The chief of IATA issued a warning, expressing that if India does not address concerns regarding taxation, airlines might withdraw from the Indian market. In recent months, the India offices of several global airline groups have received tax evasion notices from the Directorate General of GST Intelligence (DGGI).
The airlines served notices include Emirates, British Airways, Lufthansa Singapore Airlines, Etihad Airways, Thai Airways, Qatar Airways, Saudi Arabia Airlines, and Emirates. Wille Walsh, the director general of IATA, explained that the potential withdrawal could occur gradually as airlines reduce the number of flights due to profitability concerns.
He mentioned this during the Annual General Meeting of IATA in Dubai. IATA, which has 300 airlines as members, highlighted that the notices were related to non-payment of taxes on services such as maintenance, crew payment, and aircraft lease rentals provided by airlines to their Indian entities.
In its representation to the Indian government, IATA argued that the place of service was both the head office and branch office, suggesting airlines should only pay taxes on services taxable in India, like payment for hotel accommodation used by Indian staff outside of India.

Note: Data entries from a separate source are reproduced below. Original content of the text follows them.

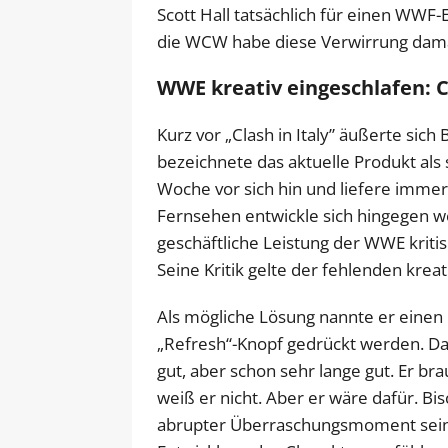
Scott Hall tatsächlich für einen WWF-
die WCW habe diese Verwirrung dama
WWE kreativ eingeschlafen: C
Kurz vor „Clash in Italy” äußerte sich
bezeichnete das aktuelle Produkt als 
Woche vor sich hin und liefere immer
Fernsehen entwickle sich hingegen wei
geschäftliche Leistung der WWE kritisi
Seine Kritik gelte der fehlenden krea
Als mögliche Lösung nannte er einen 
„Refresh“-Knopf gedrückt werden. D
gut, aber schon sehr lange gut. Er b
weiß er nicht. Aber er wäre dafür. Bis
abrupter Überraschungsmoment sein s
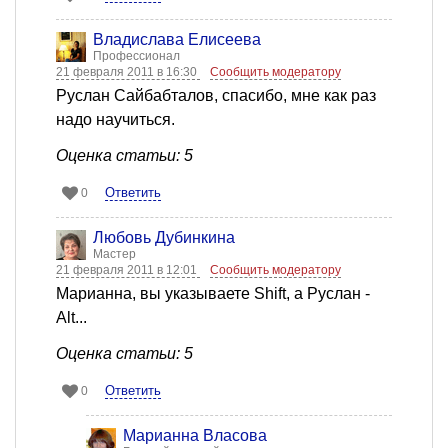
Владислава Елисеева
Профессионал
21 февраля 2011 в 16:30
Сообщить модератору
Руслан Сайбабталов, спасибо, мне как раз
надо научиться.
Оценка статьи: 5
Ответить
0
Любовь Дубинкина
Мастер
21 февраля 2011 в 12:01
Сообщить модератору
Марианна, вы указываете Shift, а Руслан -
Alt...
Оценка статьи: 5
Ответить
0
Марианна Власова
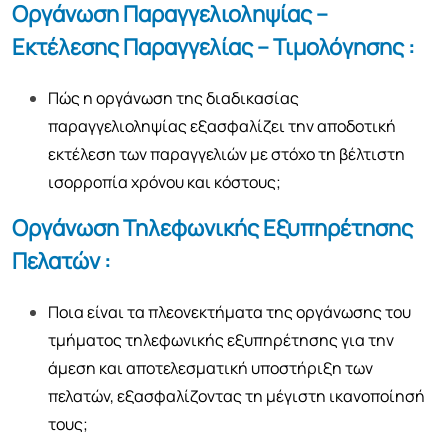
Οργάνωση Παραγγελιοληψίας –
Εκτέλεσης Παραγγελίας – Τιμολόγησης :
Πώς η οργάνωση της διαδικασίας
παραγγελιοληψίας εξασφαλίζει την αποδοτική
εκτέλεση των παραγγελιών με στόχο τη βέλτιστη
ισορροπία χρόνου και κόστους;
Οργάνωση Τηλεφωνικής Εξυπηρέτησης
Πελατών :
Ποια είναι τα πλεονεκτήματα της οργάνωσης του
τμήματος τηλεφωνικής εξυπηρέτησης για την
άμεση και αποτελεσματική υποστήριξη των
πελατών, εξασφαλίζοντας τη μέγιστη ικανοποίησή
τους;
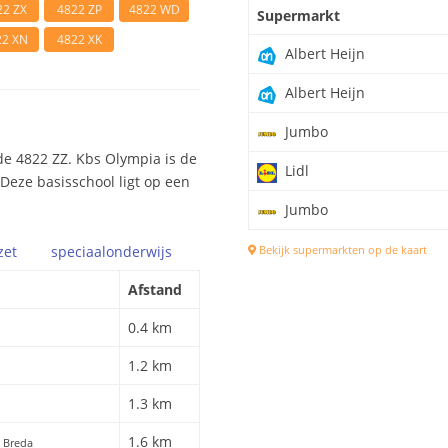
22 ZX
4822 ZP
4822 WD
Supermarkt
22 XN
4822 XK
Albert Heijn
Albert Heijn
Jumbo
e 4822 ZZ. Kbs Olympia is de
Lidl
 Deze basisschool ligt op een
Jumbo
zet
speciaal
onderwijs
Bekijk supermarkten op de kaart
Afstand
0.4 km
1.2 km
1.3 km
1.6 km
, Breda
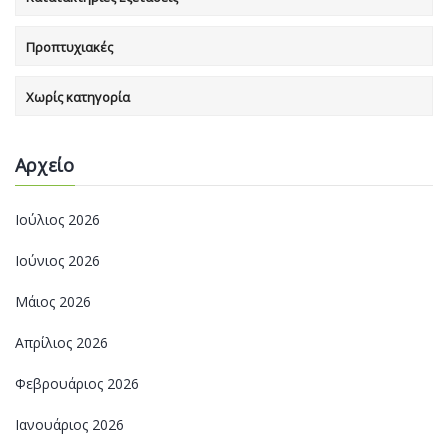
Προπτυχιακές
Χωρίς κατηγορία
Αρχείο
Ιούλιος 2026
Ιούνιος 2026
Μάιος 2026
Απρίλιος 2026
Φεβρουάριος 2026
Ιανουάριος 2026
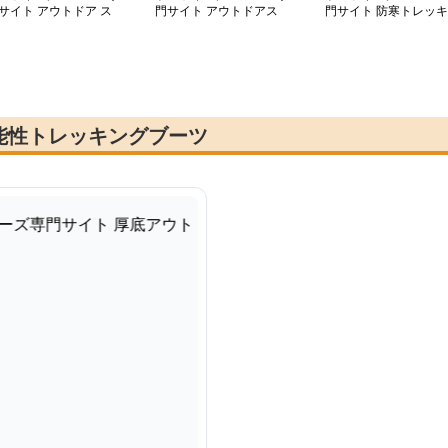
サイト アウトドア ス
門サイト アウトドアス
門サイト 防寒トレッキ
イリッシュ ブーツ
タイリッシュブーツ
ング快足ブーツ
能性トレッキングブーツ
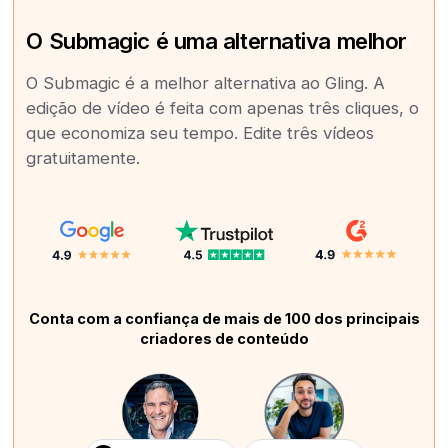
O Submagic é uma alternativa melhor
O Submagic é a melhor alternativa ao Gling. A
edição de vídeo é feita com apenas três cliques, o
que economiza seu tempo. Edite três vídeos
gratuitamente.
Conta com a confiança de mais de 100 dos principais
criadores de conteúdo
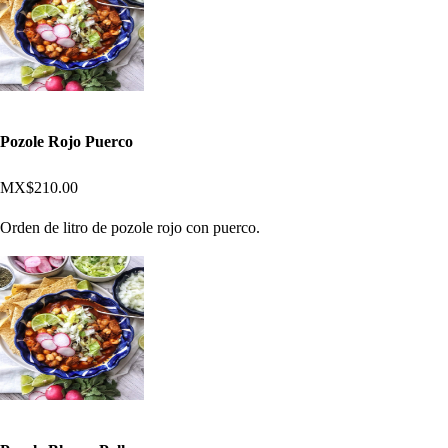
Pozole Rojo Puerco
MX$210.00
Orden de litro de pozole rojo con puerco.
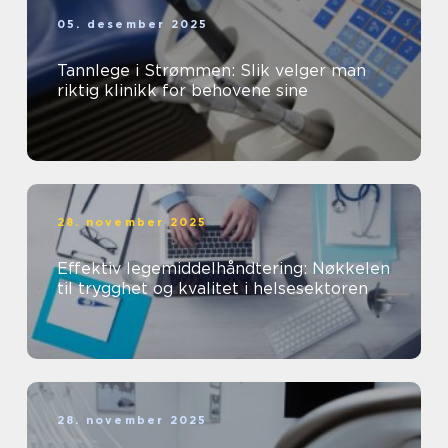
05. desember 2025
Tannlege i Strømmen: Slik velger man
riktig klinikk for behovene sine
28. november 2025
Effektiv legemiddelhåndtering: Nøkkelen
til trygghet og kvalitet i helsesektoren
28. november 2025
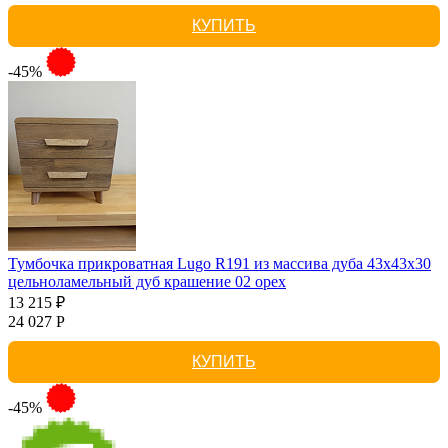
КУПИТЬ
-45%
Тумбочка прикроватная Lugo R191 из массива дуба 43х43х30
цельноламельный дуб крашение 02 орех
13 215 ₽
24 027 Р
КУПИТЬ
-45%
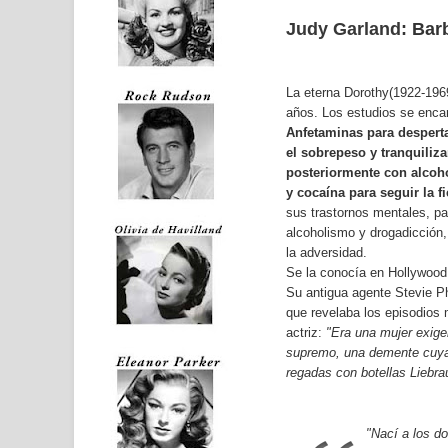
Judy Garland
: Bar
La eterna Dorothy(1922-1969
años. Los estudios se encar
Anfetaminas para desperta
el sobrepeso y tranquiliz
posteriormente con alcoho
y cocaína para seguir la fi
sus trastornos mentales, pa
alcoholismo y drogadicción,
la adversidad.
Se la conocía en Hollywood
Su antigua agente Stevie Phi
que revelaba los episodios 
actriz:
"Era una mujer exige
supremo, una demente cuya d
regadas con botellas Liebra
"Nací a los d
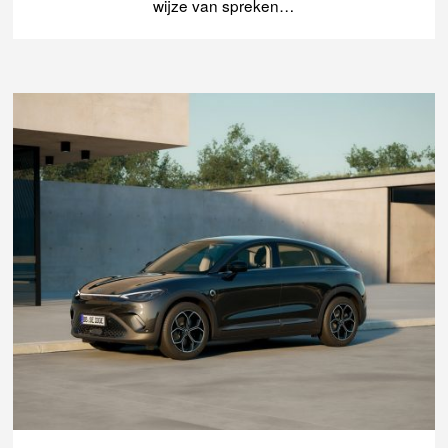
wijze van spreken…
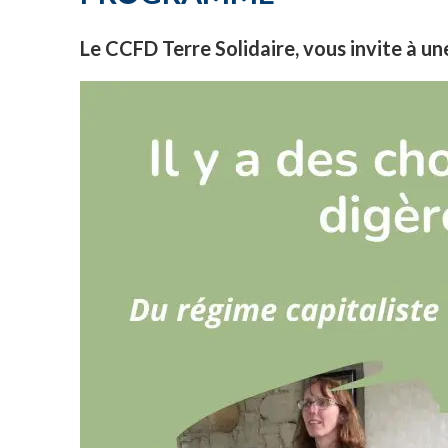
Le CCFD Terre Solidaire, vous invite à u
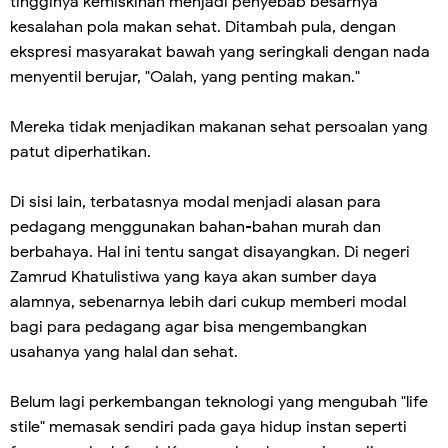
tingginya kemiskinan menjadi penyebab besarnya
kesalahan pola makan sehat. Ditambah pula, dengan
ekspresi masyarakat bawah yang seringkali dengan nada
menyentil berujar, "Oalah, yang penting makan."
Mereka tidak menjadikan makanan sehat persoalan yang
patut diperhatikan.
Di sisi lain, terbatasnya modal menjadi alasan para
pedagang menggunakan bahan-bahan murah dan
berbahaya. Hal ini tentu sangat disayangkan. Di negeri
Zamrud Khatulistiwa yang kaya akan sumber daya
alamnya, sebenarnya lebih dari cukup memberi modal
bagi para pedagang agar bisa mengembangkan
usahanya yang halal dan sehat.
Belum lagi perkembangan teknologi yang mengubah "life
stile" memasak sendiri pada gaya hidup instan seperti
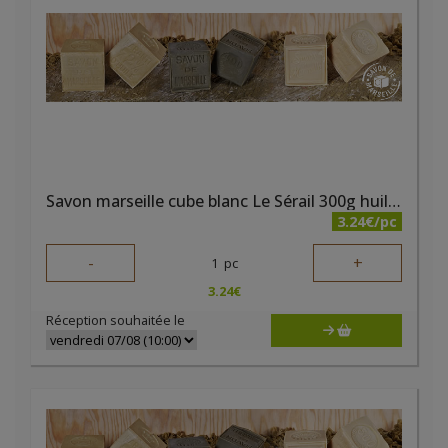
Savon marseille cube blanc Le Sérail 300g huile végétale
3.24€/pc
-
+
1
pc
3.24
€
Réception souhaitée le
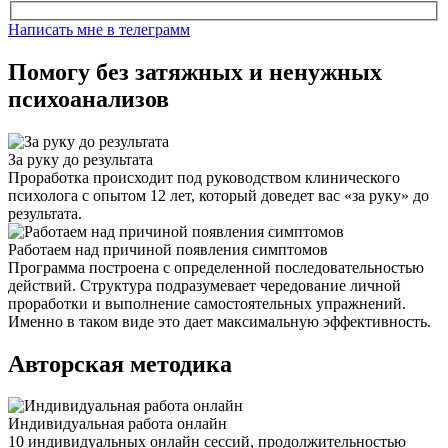
Написать мне в телеграмм
Помогу без затяжных и ненужных
психоанализов
За руку до результата
Проработка происходит под руководством клинического
психолога с опытом 12 лет, который доведет вас «за руку» до
результата.
Работаем над причиной появления симптомов
Программа построена с определенной последовательностью
действий. Структура подразумевает чередование личной
проработки и выполнение самостоятельных упражнений.
Именно в таком виде это дает максимальную эффективность.
Авторская методика
Индивидуальная работа онлайн
10 индивидуальных онлайн сессий, продолжительностью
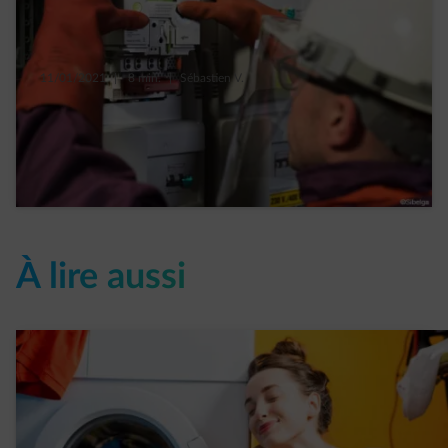
11/01/2021
|
8 min.
|
Sébastien V.
Compteur digital en Belgique : quand, prix,
refus de l’installer, panneaux solaires
Read more
À lire aussi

A senior airline official explained that when a foreign airline receives permission to operate in India, the Directorate General of Civil Aviation (DGCA) grants permission to the global headquarters, not the local unit. Thus, holding the local unit liable for services is a legal gray area. IATA has petitioned the government to suspend this issue.
Additionally, IATA stated that airlines' branch offices in India do not engage in crucial operations such as contracting for aircraft leases, crew, pilots, fuel, and maintenance. All operations to and from India are decided, controlled, and operated by airlines' head offices. Therefore, it is not legally accurate to attribute strategic and operational risks and functions to branch offices in India.